High-performance compute cluster enhances Southampton AI teaching and research
The Alpha cluster, based in the Universitys state-of-the-art data centre near Southampton, features 24 NVidia RTX8000 GPUs installed across six cluster nodes.
The Alpha cluster is the result of a joint initiative involving funding from the Faculty of Engineering and Physical Sciences, ECS and the UKRI Centre for Doctoral Training in Machine Intelligence for Nano- Electronic Devices and Systems (MINDS).
The new facility complements the existing GPU computing provision of the fifth generation IRIDIS Computer Cluster and ECS teaching laboratories, and is specifically aimed at workloads requiring large amounts of GPU memory or long run times.
The cluster enables researchers to train highly parallel machine learning and AI neural networks, while also providing an invaluable resource for Southamptons research-led teaching programmes.
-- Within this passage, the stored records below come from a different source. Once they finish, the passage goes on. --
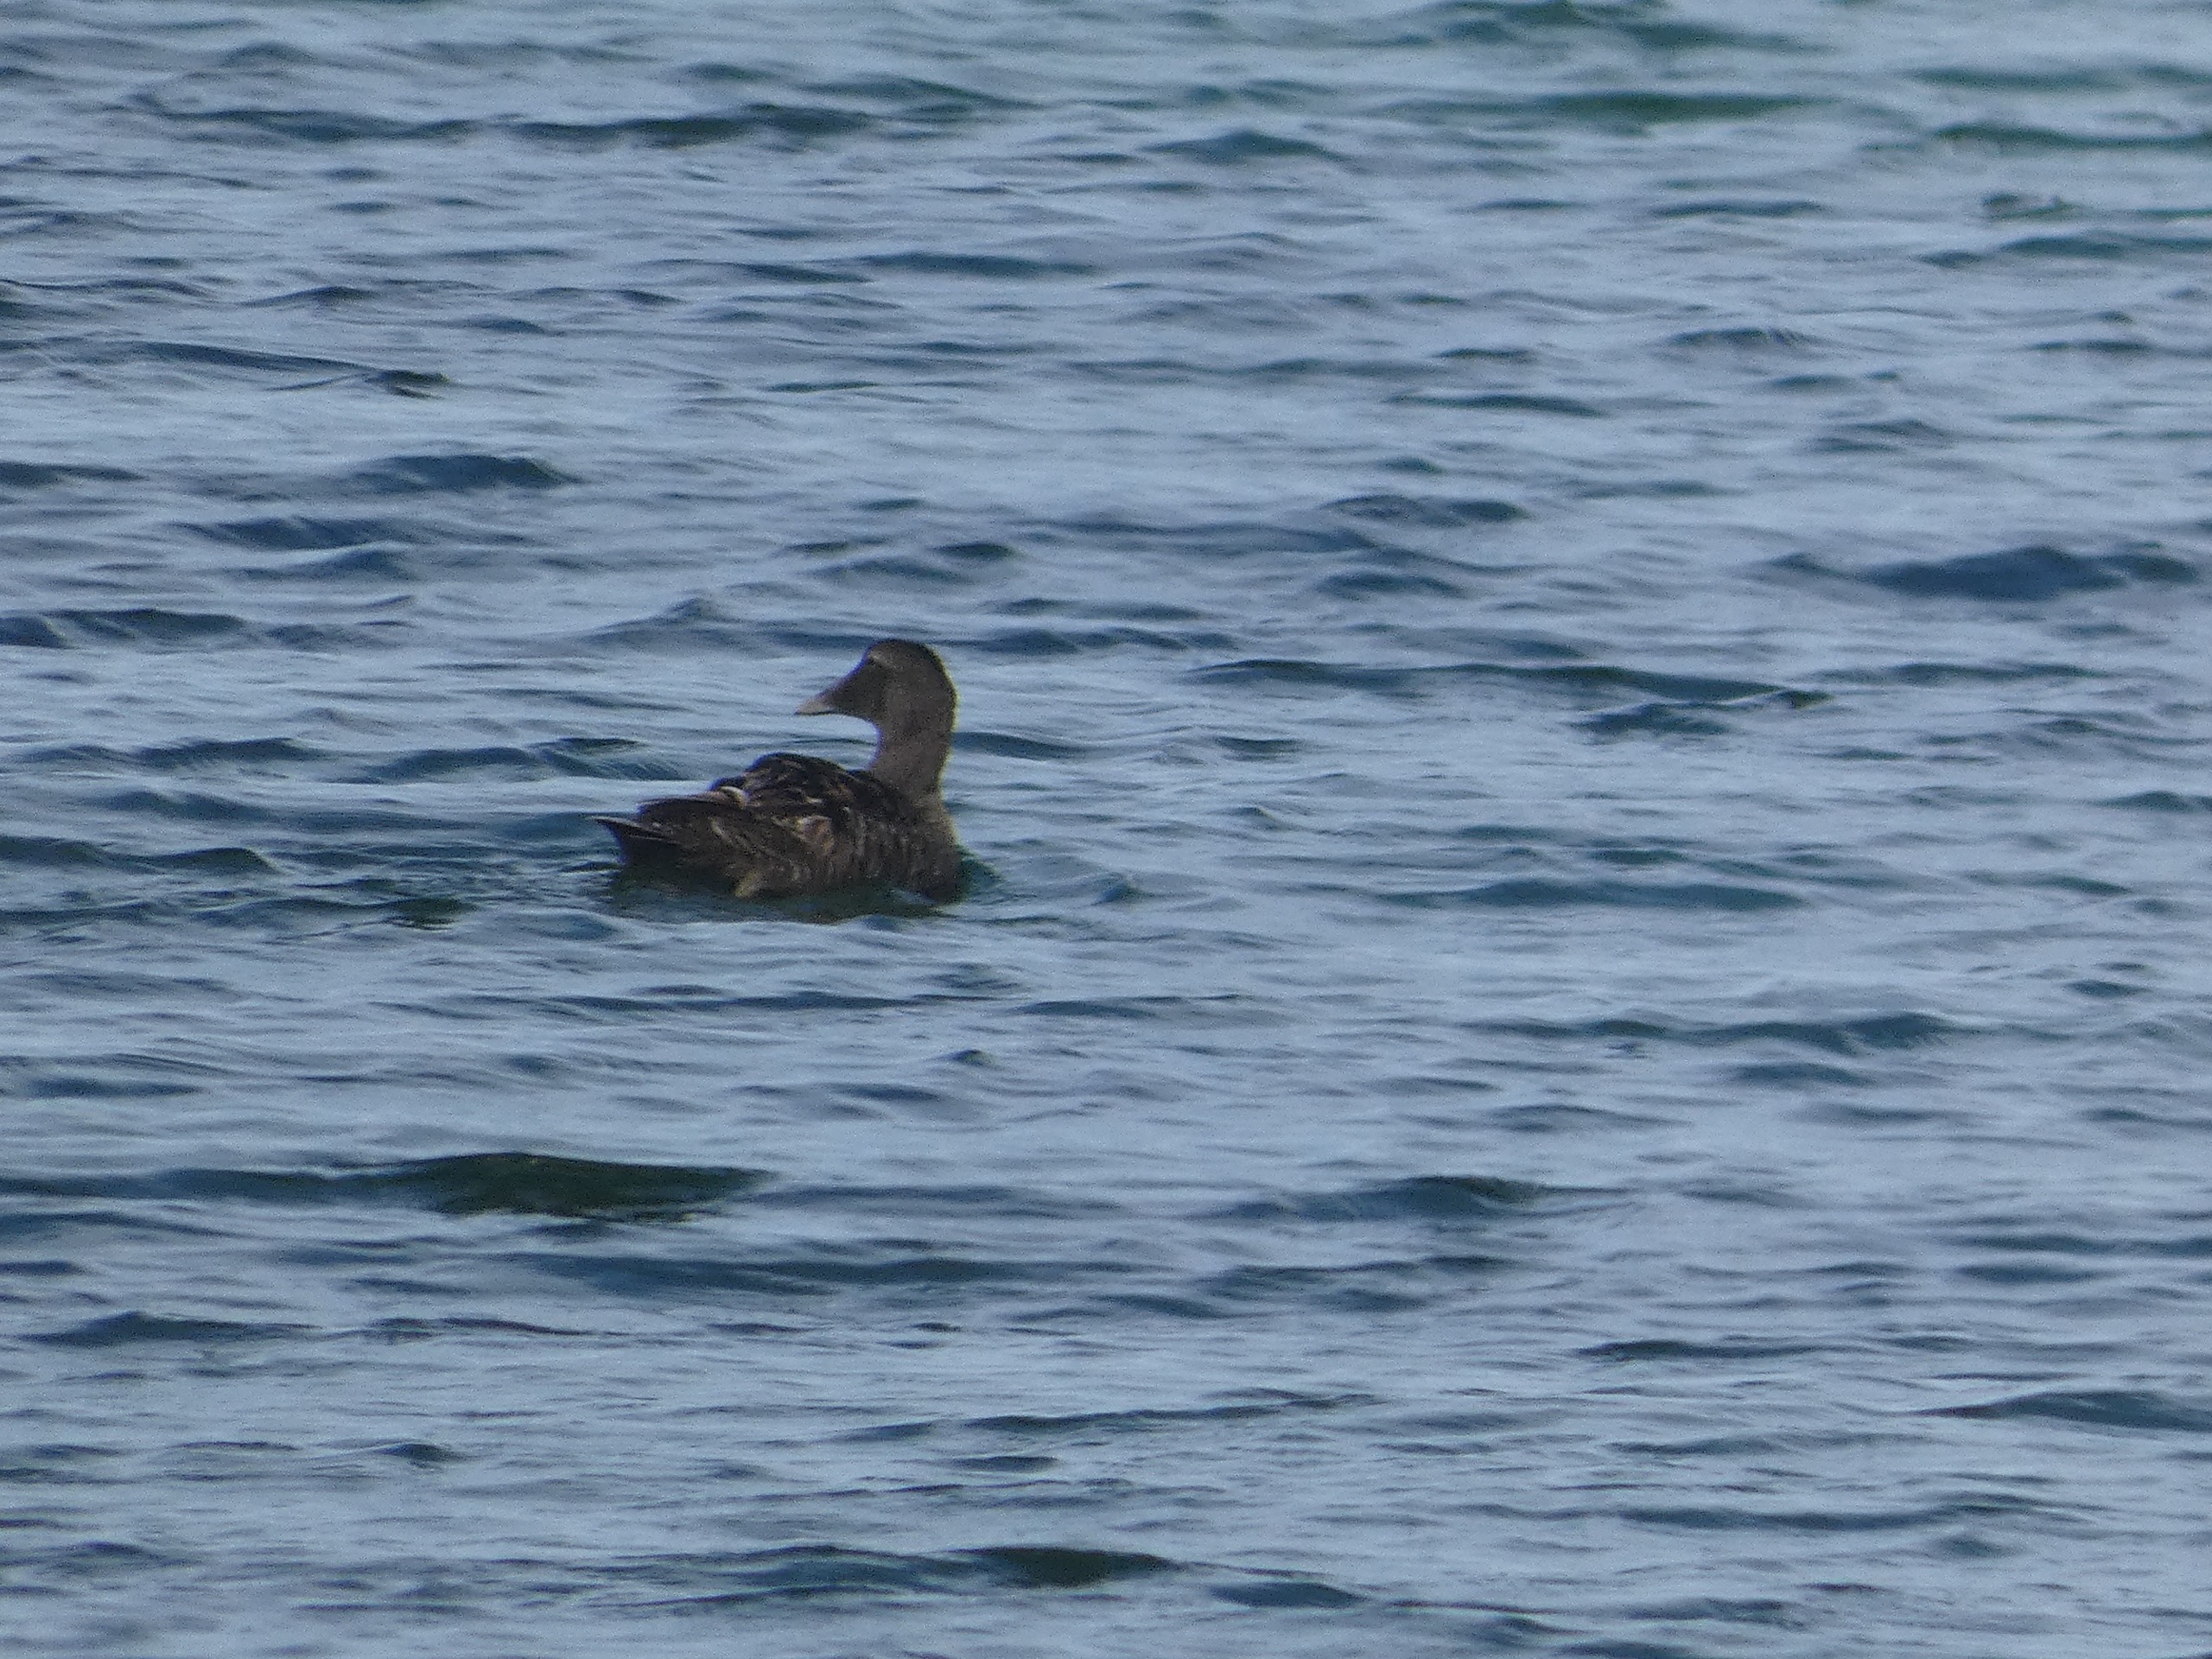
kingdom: Animalia
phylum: Chordata
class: Aves
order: Anseriformes
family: Anatidae
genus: Somateria
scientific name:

Each GPU card has 48GB of RAM to tackle large training data sets that can be stored on the 20TB of fast storage attached to each node. In addition, each node features 100GB/s NVLink interfaces giving outstanding performance when using multiple GPUs.
Lance Draper, Research Systems Manager in Engineering and Physical Sciences, says: This equipment has been purchased for the exclusive use of ECS staff and students and allows the School to meet ever increasing teaching and research demands for artificial intelligence and machine learning systems.
Southampton undergraduate programmes that will particularly benefit from the resource include its MEng Electronic Engineering with AI, MEng Computer Science with AI, and MSc Artificial Intelligence degrees - both on individual projects and coursework for optional modules such as Advanced Machine Learning and Deep Learning.
The Alpha cluster, whose name is inspired by DeepMinds AlphaZero AI system, is already being used by researchers to simulate the complex processes of the optic nerve.
In recent work with PhD students Daniela Mihai, Ethan Harris and Associate Professor Dr Jonathon Hare, computer scientists used Alpha to train variants of the ResNet50 image classification model on the ImageNet dataset to understand how retinal bottlenecks affect these models.
The latest research will be presented at the Shared Visual Representations in Human & Machine Intelligence workshop at the 2020 Conference on Neural Information Processing Systems (NeurIPS) on Saturday 12th December.
Dr Hare, of the Vision, Learning and Control Research Group, says: The new ECS Alpha cluster allows us to investigate how changes to neural network architectures, hyperparameters and training regimes affects what those networks learn in ways that were not possible for us to do before.
The large-memory GPUs in the cluster allow us to be much more efficient in our training procedures as a result of increased data throughput, and remove limits on model size. Scientifically this is very important because it allows us to understand errors and draw more concrete conclusions from the models we create.
Mr Draper says: The Alpha project has been an excellent example of collaboration across the University and particularly between ECS and iSolutions.
Most of the systems development has been done by David Baker and David Hempston in iSolutions High Performance Computing team, along with excellent support from the Data Infrastructure team members Dom Malson, Tony Gregan and Jon Raney.